• **Data excerpts**:
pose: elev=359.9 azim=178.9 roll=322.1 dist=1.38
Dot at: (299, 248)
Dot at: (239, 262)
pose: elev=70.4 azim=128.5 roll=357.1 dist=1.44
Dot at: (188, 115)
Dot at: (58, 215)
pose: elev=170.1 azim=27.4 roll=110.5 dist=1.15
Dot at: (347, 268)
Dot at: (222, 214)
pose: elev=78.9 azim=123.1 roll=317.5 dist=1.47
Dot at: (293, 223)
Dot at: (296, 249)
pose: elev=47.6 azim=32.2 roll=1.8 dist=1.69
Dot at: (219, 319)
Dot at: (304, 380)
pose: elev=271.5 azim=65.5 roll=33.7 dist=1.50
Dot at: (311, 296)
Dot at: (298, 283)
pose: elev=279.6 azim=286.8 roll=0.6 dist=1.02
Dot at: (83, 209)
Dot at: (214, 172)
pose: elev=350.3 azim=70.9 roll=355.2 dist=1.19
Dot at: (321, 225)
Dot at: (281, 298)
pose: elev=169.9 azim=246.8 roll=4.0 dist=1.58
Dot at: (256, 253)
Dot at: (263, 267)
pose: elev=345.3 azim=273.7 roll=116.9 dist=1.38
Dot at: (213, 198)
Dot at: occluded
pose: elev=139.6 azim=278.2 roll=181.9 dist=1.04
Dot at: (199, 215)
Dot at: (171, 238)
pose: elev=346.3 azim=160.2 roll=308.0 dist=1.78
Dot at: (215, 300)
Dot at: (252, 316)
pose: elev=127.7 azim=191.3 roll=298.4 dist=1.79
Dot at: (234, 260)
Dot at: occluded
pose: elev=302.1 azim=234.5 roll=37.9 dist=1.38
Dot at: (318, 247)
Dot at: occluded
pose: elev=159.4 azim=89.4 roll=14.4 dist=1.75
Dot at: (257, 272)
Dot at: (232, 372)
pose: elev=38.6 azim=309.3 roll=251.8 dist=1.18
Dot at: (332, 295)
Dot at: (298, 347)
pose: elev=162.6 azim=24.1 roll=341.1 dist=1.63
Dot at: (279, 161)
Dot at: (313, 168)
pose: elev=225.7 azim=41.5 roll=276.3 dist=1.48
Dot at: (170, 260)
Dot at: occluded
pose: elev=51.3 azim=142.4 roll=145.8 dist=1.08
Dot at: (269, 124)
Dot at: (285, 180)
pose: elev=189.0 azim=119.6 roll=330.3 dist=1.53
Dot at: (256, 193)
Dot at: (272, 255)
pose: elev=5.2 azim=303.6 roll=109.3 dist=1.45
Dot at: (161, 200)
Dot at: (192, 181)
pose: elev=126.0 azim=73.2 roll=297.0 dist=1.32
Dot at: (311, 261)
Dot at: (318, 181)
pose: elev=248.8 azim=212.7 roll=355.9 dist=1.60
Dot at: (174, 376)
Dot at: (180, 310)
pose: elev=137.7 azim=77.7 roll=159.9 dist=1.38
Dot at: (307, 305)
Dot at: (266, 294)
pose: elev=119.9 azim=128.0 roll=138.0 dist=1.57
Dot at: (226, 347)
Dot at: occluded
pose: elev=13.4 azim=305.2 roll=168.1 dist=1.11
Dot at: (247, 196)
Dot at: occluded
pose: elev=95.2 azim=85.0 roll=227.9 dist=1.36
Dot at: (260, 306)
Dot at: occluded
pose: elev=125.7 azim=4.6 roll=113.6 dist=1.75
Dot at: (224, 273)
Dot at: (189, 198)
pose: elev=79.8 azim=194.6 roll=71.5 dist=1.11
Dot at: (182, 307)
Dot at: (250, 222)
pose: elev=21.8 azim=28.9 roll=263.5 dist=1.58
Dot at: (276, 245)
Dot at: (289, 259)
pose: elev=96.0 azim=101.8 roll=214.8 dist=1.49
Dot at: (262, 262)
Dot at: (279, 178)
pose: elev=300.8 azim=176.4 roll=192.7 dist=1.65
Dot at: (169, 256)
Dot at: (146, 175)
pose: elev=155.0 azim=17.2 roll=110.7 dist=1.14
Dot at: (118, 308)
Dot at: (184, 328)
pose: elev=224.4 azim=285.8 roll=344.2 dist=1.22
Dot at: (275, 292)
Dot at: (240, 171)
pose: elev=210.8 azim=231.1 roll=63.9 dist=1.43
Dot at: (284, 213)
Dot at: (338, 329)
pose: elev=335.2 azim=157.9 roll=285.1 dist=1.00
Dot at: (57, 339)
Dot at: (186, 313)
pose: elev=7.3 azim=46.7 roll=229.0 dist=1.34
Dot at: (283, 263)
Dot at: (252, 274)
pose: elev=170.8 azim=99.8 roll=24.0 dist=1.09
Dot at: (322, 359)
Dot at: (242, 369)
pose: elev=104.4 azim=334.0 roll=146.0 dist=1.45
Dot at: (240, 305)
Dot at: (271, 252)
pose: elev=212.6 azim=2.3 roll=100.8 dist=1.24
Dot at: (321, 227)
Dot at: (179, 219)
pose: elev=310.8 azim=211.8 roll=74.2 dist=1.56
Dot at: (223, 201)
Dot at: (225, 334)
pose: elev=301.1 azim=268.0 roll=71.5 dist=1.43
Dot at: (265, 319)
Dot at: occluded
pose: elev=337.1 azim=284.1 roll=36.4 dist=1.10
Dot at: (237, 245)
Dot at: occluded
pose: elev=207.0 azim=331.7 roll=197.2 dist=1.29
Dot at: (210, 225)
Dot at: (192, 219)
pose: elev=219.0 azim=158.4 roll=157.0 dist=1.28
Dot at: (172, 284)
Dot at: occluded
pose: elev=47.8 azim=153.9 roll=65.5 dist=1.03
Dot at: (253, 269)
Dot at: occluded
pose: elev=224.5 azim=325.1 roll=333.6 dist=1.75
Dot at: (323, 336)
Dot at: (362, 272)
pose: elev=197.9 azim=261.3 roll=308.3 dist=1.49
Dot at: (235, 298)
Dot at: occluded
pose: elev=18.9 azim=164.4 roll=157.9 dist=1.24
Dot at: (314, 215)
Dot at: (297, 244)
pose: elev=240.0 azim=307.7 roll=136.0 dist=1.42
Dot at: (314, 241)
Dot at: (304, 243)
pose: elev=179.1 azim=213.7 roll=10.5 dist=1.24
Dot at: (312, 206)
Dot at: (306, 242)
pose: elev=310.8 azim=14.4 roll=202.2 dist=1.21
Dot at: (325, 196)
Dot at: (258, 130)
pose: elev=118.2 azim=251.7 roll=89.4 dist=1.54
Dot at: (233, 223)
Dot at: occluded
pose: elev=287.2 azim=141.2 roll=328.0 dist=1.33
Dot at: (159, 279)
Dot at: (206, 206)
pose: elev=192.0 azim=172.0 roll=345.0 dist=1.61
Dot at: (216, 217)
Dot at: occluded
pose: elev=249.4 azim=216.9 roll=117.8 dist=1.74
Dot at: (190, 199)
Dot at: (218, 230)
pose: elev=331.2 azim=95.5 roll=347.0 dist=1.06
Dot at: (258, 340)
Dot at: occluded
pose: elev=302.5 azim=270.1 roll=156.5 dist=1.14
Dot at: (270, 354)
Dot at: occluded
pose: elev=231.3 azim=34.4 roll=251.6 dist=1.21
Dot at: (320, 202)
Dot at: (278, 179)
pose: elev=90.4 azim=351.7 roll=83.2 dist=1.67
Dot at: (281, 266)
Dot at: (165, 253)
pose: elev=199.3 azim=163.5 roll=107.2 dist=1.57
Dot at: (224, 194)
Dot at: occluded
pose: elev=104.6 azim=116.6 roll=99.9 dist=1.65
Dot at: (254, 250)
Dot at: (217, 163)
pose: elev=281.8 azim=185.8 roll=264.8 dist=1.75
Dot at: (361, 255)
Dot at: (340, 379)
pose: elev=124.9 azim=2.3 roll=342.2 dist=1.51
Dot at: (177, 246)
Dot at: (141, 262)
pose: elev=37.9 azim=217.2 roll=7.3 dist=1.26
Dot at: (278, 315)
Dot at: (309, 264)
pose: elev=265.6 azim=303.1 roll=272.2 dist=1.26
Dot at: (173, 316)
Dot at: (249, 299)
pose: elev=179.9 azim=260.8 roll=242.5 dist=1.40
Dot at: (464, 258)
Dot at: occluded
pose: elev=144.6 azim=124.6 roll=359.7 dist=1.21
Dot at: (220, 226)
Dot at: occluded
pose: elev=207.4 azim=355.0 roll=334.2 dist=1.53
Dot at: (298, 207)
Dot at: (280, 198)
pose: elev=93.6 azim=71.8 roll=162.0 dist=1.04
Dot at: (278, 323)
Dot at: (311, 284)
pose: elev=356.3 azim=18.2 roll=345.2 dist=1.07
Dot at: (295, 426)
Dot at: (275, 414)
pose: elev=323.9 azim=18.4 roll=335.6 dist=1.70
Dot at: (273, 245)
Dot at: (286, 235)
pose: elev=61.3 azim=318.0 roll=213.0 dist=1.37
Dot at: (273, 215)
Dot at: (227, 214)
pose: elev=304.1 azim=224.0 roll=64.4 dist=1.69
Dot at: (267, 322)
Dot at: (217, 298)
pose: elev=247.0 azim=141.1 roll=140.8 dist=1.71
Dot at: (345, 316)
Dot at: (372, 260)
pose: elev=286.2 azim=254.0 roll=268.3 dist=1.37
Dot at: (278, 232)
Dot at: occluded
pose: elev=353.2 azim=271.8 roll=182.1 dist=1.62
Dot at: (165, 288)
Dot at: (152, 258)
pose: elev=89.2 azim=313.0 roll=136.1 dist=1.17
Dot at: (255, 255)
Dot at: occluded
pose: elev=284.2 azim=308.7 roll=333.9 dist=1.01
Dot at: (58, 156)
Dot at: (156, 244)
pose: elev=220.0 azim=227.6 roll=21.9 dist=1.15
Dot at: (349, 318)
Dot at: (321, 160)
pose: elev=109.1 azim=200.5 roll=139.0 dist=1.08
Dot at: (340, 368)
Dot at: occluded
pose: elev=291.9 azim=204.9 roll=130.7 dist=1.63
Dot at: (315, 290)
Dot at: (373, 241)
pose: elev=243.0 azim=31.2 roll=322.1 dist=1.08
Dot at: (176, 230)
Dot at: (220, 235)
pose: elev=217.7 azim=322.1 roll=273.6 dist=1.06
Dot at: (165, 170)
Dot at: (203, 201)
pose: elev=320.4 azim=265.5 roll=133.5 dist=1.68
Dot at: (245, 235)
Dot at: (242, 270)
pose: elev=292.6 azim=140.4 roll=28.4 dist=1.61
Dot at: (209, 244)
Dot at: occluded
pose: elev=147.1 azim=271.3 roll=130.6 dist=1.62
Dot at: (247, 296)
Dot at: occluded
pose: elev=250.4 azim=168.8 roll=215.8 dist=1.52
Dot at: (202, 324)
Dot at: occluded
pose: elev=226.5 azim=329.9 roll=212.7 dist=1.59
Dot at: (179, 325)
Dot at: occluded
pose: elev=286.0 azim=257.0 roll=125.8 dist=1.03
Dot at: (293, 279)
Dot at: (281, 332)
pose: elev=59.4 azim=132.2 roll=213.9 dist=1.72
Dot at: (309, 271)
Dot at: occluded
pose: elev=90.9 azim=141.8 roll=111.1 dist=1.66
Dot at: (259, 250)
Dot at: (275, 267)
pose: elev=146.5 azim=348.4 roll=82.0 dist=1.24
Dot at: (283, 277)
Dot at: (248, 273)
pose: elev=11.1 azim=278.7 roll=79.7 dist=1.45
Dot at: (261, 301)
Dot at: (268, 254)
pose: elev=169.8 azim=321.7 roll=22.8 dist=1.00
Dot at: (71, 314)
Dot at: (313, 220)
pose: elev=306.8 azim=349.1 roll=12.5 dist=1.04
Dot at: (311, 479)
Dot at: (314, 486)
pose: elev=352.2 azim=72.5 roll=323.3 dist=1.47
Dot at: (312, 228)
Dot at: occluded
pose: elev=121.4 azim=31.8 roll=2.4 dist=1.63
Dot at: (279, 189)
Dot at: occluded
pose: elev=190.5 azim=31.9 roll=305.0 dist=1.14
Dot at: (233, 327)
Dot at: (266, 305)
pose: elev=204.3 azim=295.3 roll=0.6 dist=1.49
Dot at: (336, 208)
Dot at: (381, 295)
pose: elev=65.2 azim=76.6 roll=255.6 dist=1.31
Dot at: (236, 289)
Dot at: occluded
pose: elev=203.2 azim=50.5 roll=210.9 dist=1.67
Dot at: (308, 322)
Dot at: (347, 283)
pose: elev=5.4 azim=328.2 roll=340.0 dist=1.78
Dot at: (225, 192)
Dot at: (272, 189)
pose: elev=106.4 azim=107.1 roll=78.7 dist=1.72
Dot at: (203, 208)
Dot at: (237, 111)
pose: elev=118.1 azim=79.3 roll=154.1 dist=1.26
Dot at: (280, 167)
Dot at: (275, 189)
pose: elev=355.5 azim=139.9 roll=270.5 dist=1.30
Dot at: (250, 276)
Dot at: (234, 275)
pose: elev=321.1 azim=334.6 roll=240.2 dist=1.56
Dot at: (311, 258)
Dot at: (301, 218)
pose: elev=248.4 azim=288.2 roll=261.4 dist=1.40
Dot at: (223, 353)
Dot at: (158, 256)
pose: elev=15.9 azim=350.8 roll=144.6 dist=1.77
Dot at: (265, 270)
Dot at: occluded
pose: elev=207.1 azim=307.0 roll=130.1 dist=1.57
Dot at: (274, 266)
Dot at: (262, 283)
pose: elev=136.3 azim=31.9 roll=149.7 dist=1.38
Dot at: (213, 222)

• **Exercise details**:
Copy out the part of the entries above that opens with the line containing "pose: elev=302.5 azim=270.1" and closes with the line containing "Dot at: (309, 264)", keeping every line the same, both end lines included.

• **Written response**:
pose: elev=302.5 azim=270.1 roll=156.5 dist=1.14
Dot at: (270, 354)
Dot at: occluded
pose: elev=231.3 azim=34.4 roll=251.6 dist=1.21
Dot at: (320, 202)
Dot at: (278, 179)
pose: elev=90.4 azim=351.7 roll=83.2 dist=1.67
Dot at: (281, 266)
Dot at: (165, 253)
pose: elev=199.3 azim=163.5 roll=107.2 dist=1.57
Dot at: (224, 194)
Dot at: occluded
pose: elev=104.6 azim=116.6 roll=99.9 dist=1.65
Dot at: (254, 250)
Dot at: (217, 163)
pose: elev=281.8 azim=185.8 roll=264.8 dist=1.75
Dot at: (361, 255)
Dot at: (340, 379)
pose: elev=124.9 azim=2.3 roll=342.2 dist=1.51
Dot at: (177, 246)
Dot at: (141, 262)
pose: elev=37.9 azim=217.2 roll=7.3 dist=1.26
Dot at: (278, 315)
Dot at: (309, 264)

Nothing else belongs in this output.